Buying or Refinancing May Get Tougher as Mortgage Rates Poised to Climb

The good news is that average mortgage rates are still firmly in historically low territory, about 3.47 percent for the 30-year fixed this past week, says Freddie Mac.

And that’s only a little higher than the previous week’s mark of 3.42 percent. The all-time low of 3.31 percent was set four years ago.
The slight increase followed long-term U.S. Treasury yields. The movement of bonds usually is a firm  indicator of whether mortgage rates will rise or fall. When yields go up, home loan rates tend to follow.
The bad news:  The bond market is anticipating a Federal Reserve rate increase later this year. So Treasury prices fell this week, pushing yields to four-month highs. Investors are selling in anticipation of  the Federal Reserve raising short-term rates before the end of the year. Rising oil prices also pushed up yields.
“This week the 10-year Treasury yield continued its climb as an increasing number of financial market participants foresee a December rate hike after a series of positive economic data releases,” said Sean Becketti, chief economist, Freddie Mac.
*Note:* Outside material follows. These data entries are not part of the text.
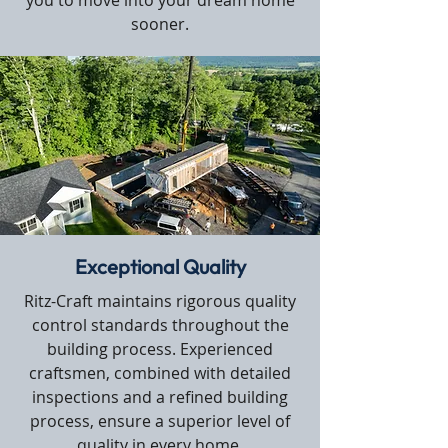
you to move into your dream home
sooner.
Exceptional Quality
Ritz-Craft maintains rigorous quality
control standards throughout the
building process. Experienced
craftsmen, combined with detailed
inspections and a refined building
process, ensure a superior level of
quality in every home.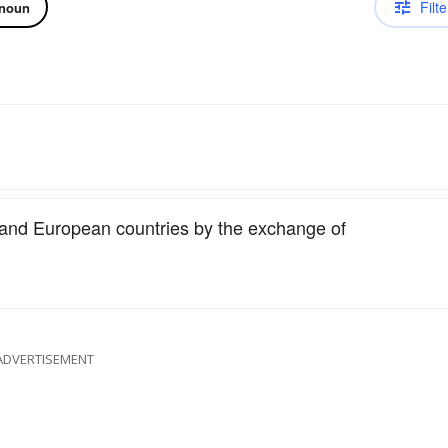
Filte
noun
 and European countries by the exchange of
ADVERTISEMENT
The 30-year fixed-rate mortgage’s increase of 5 basis points to 3.47 percent this week was the first increase in one month, Becketti said.
“Even though we’ve seen economic activity pick up, consumer price inflation and implied inflation expectations remain below the Federal Reserve’s 2 percent target,” he said. That may keep a lid on future or significant Fed increases in the foreseeable future.
Here’s the rundown of mortgage rates for the week from Freddie Mac:
30-year fixed-rate mortgage (FRM) averaged 3.47 percent, with an average 0.6 point for the week ending October 13, 2016, up from last week when they averaged 3.42 percent. A year ago at this time, the 30-year FRM averaged 3.82 percent.
15-year FRM this week averaged 2.76 percent, with an average 0.6 point, up from last week when they averaged 2.72 percent. A year ago at this time, the 15-year FRM averaged 3.03 percent.
5-year Treasury-indexed hybrid adjustable-rate mortgage (ARM) averaged 2.82 percent this week, with an average 0.4 point, up from last week when it averaged 2.80 percent. A year ago, the 5-year ARM averaged 2.88 percent.